The secret is in using good produce, preferably organic, young and freshly picked peas (for their delicate taste) and a good stock.

My mother made chicken stock. If she had no stock, she used good quality broth cubes- very common in Northern Italian cooking. Use as much as needed.

INGREDIENTS

peas (young, fresh), 1 kilo unshelled
rice, 300g vialone nano preferably,
ham, cubed 50-70g,
onion,1 finely cut (I like to use spring onions as well)
parmigiano (Reggiano), grated
50g
extra virgin olive oil, ½ cup
dry white wine, ½ glass (optional),
parsley, finely cut, ½ cup
butter, 2 tablespoons
salt and freshly ground black pepper to taste

 
PROCESSES
Shell the peas.
Heat the olive oil, add ham and onion and over medium-low heat soften the ingredients. Do not brown.

- - -

Carry on the rice and peas recipe above from its last step, writing the rest of its cooking steps in the same plain style.

Dataset excerpts:
- - -

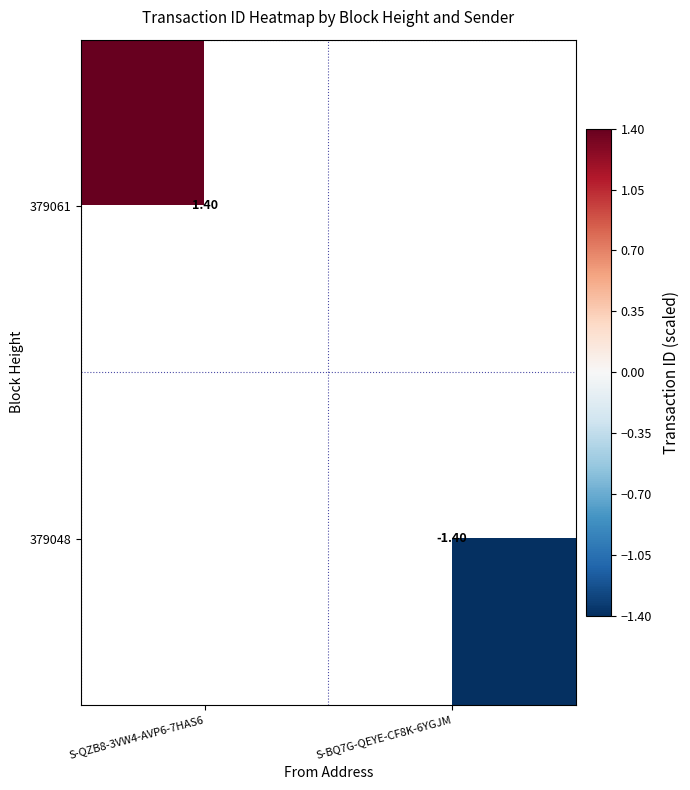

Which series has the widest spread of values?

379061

- - -

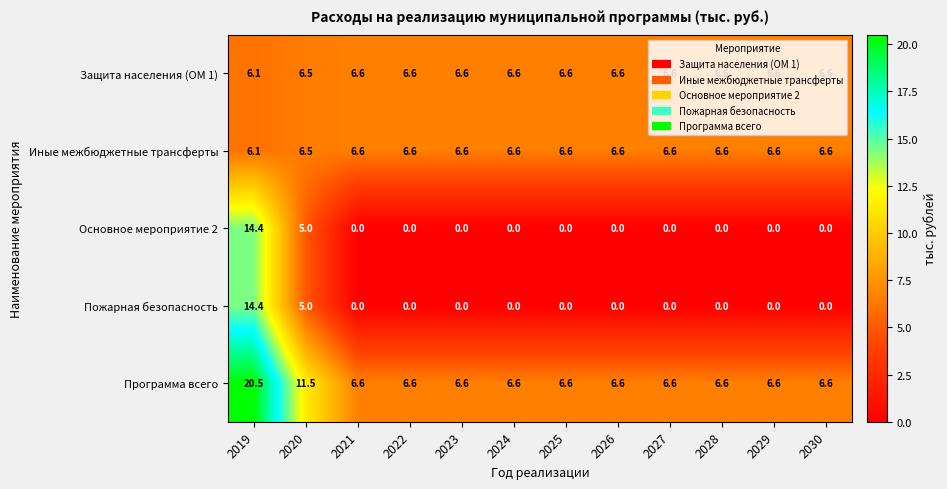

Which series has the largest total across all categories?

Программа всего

- - -

Response:
Add the shelled peas, parsley and when they are covered in oil, add very little stock (to soften the peas), cover and cook for about 5 minutes.
Add the rice, and stir, add the wine (optional) and evaporate.
Keep on adding the hot stock, stirring the rice and adding more stock as it is absorbed. End up with a wet dish (almost soupy and all’onda as Italians say) and with the rice al dente. In fact, the dish should rest for about 5 minutes before it is served so take this into consideration (the rice will keep on cooking and absorb the stock).
Add parmesan and butter, stir and serve.